EXCERPT TO READ START
Desal is still expensive and energy-hungry. SLO County needs to build a few more dams. This should have begun long ago. We not only have rainfall issues in CA, we also have water storage issues…


Another alternative for this idea is the former Duke power plant in Morro Bay. It has the intake and outflow already in place. Morro Bay already has a desalination plant and perhaps the expansion of it, and the sale of water to other communities, might be the answer for the desperate need for tax money to fund basic services in the city.


I agree with our need for a desalination plant.


The “canyon” dump enough fresh water back into the ocean to fill Lopez Lake in three days. Now, if we want desalination plant it going have to burn fossil fuel. The “canyon” been running for 40 years. Where did it cause a problem?.


You know in 1970 California’s population was 19 million today it is 38 million. The earth was 3 billion. Today, it is almost 8 billion. They all need food and water.


As for the first comment, all I can say: It takes a lot of things to prove you are smart, but only one thing to prove you are ignorant. (Don Herold). So buddy, your ugly narcissistic philosophy is FYIGM.
EXCERPT TO READ END
GIVEN MATERIAL START
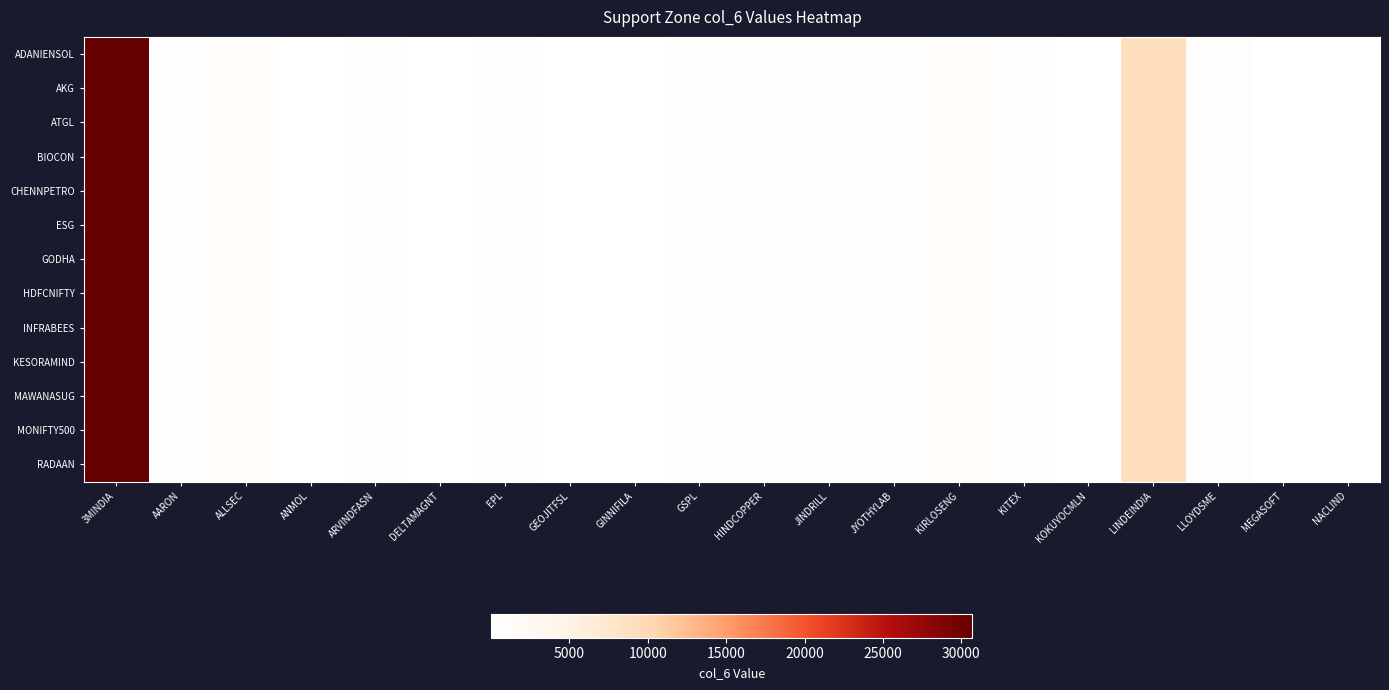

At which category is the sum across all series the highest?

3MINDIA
GIVEN MATERIAL END
§ WORK ORDER 1
Copy the passage of the desalination comments between "You know in" and "food and water.", inclusive.
§ WORK ORDER 2
What was California's population in 1970, according to the desalination comments?
§ WORK ORDER 3
What population figures do the desalination comments give?

§ ANSWER SECTION 1
You know in 1970 California’s population was 19 million today it is 38 million. The earth was 3 billion. Today, it is almost 8 billion. They all need food and water.

§ ANSWER SECTION 2
19 million

§ ANSWER SECTION 3
- 19 million (California in 1970)
- 38 million (California today)
- 3 billion (the earth, then)
- almost 8 billion (the earth today)